London 2012: 100 Team GB contenders
BBC Sport highlights 100 British Olympians with the ability to shine at London 2012.
Alison Williamson: The Athens bronze medallist will become only the third Briton to compete in six summer Olympics.
Larry Godfrey: Aerospace engineer Godfrey reached his first World Cup final in June and is a former Olympic semi-finalist.
Jessica Ennis: The poster girl for the 2012 Olympics has recovered from a career-threatening injury to become one of the best all-round female athletes on the planet.
Mo Farah: His gutsy 5000m world title last year underlined his emergence as a global force since moving to the USA to work under marathon legend Alberto Salazar.
Chris Adcock: The left-hander has already enjoyed success in London, clinching silver with mixed doubles partner Imogen Bankier at the 2011 World Championships.
Luol Deng: The basketball icon's £43m contract with the Chicago Bulls makes him far and away the best-paid British athlete plying his trade abroad.
Luke Campbell: England's first European amateur champion in 47 years has spent time in Los Angeles at the gym of the legendary Freddie Roach, who currently trains Manny Pacquiao and Amir Khan.
Rachel Cawthorn: She was the first British female canoeist to medal at a World Championship, earning bronze in the 500m.
Sir Chris Hoy: The first Briton for a century to win three gold medals at one Olympics, and he now boasts four Olympic and 11 world titles.
Laura Trott: An exciting youngster who has overcome physical problems to become world champion in the six-discipline omnium and team pursuit.
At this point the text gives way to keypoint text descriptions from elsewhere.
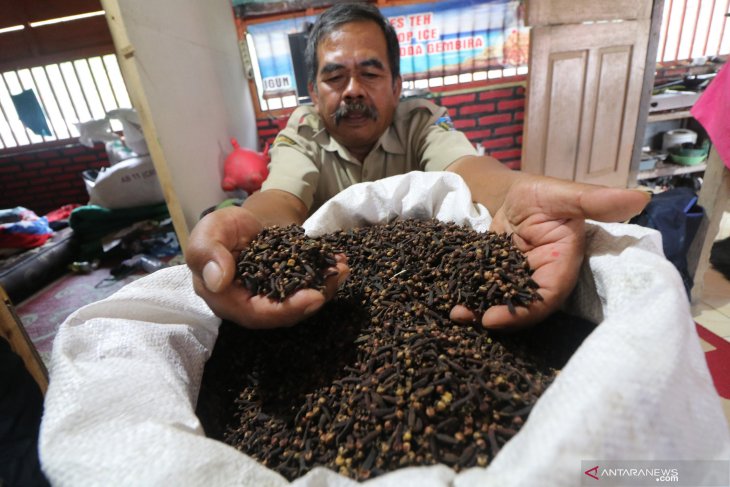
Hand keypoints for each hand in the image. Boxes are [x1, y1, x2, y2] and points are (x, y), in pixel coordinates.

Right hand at [185, 206, 348, 328]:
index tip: (314, 298)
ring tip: (343, 268)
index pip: (255, 313)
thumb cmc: (219, 229)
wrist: (239, 223)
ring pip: (299, 302)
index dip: (285, 310)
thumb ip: (207, 253)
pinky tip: (340, 261)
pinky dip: (324, 276)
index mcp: (225, 300)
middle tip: (337, 279)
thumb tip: (217, 281)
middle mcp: (250, 305)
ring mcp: (271, 298)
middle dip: (313, 300)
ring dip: (324, 288)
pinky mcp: (287, 288)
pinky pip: (307, 287)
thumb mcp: (208, 233)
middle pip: (282, 313)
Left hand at [450, 175, 650, 328]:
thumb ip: (595, 200)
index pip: (548, 295)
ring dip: (480, 310)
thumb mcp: (564, 193)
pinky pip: (486, 290)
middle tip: (469, 319)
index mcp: (563, 262)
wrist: (513, 192)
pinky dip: (470, 296)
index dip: (525, 311)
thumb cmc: (543, 191)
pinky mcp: (498, 276)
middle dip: (498, 317)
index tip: (494, 318)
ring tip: (456, 314)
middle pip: (524, 306)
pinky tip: (452, 302)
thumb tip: (640, 198)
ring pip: (503, 302)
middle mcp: (543, 277)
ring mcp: (519, 279)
Tom Daley: The Devonian diver became Britain's youngest ever world champion in an Olympic sport when he clinched gold on the 10m platform in 2009 at the age of 15.
Pete Waterfield: He shot to fame by winning silver at the 2004 Olympics and hoping for another podium finish in London after teaming up with Daley at the start of 2011.
Zara Phillips: The Queen's granddaughter and former world champion will follow her parents in competing at the Olympics.
Richard Kruse: A qualified civil engineer, in the build-up to the 2008 Olympics Kruse was employed part-time by a company working on the London 2012 site.
Ryan Giggs: The most decorated player in the history of the English game will be looking to add an Olympic medal to his bulging trophy cabinet.
Beth Tweddle: The greatest British gymnast of all time, with three world titles and six European gold medals, will have two shots at an elusive Olympic medal.
Ashley Jackson: The first Englishman to pick up the coveted World Young Player of the Year award after helping his country win the European title.
Euan Burton: Scot Burton says he has wanted to be Olympic champion since he took up the sport as a six-year-old.
Mhairi Spence: Spence became the first British world champion since Steph Cook in 2001 when she struck gold three months before London 2012.
Samantha Murray: World Championship bronze in May came less than a year after she considered quitting the sport.
Katherine Grainger: Britain's most successful female rower, with silver medals at each of the last three Olympics.
Andy Hodge: The 33-year-old has returned to the men's four to defend the Olympic title he won in 2008.
Ben Ainslie: It must be hard for Ainslie to pick a career highlight given that he is the most successful British sailor in history.
Peter Wilson: The world record holder in the double trap is coached by Sheikh Ahmed Al Maktoum, a member of Dubai's ruling family.
Richard Faulds: A veteran of four successive Olympic Games, Faulds won gold in the double trap clay shooting in 2000, in a dramatic shoot-off in Sydney.
Rebecca Adlington: The pool in Mansfield where Adlington learned to swim was re-named in her honour after her Beijing success, when she won two Olympic titles.
Sarah Stevenson: The two-time world champion won Great Britain's first ever Olympic taekwondo medal when clinching bronze in Beijing.
Lutalo Muhammad: A controversial selection ahead of world number one Aaron Cook, Muhammad is nonetheless a European champion.
Andy Murray: The first player to win a match that started and finished under the Centre Court roof at Wimbledon could clinch Olympic gold at the same venue.
Alistair Brownlee: A world champion for the second time in 2011, the Yorkshireman's superb record marks him out as a leading contender for Olympic gold.
Zoe Smith: She became the first Englishwoman to win a weightlifting medal in Commonwealth Games history when she clinched bronze in the 58kg weight division in Delhi.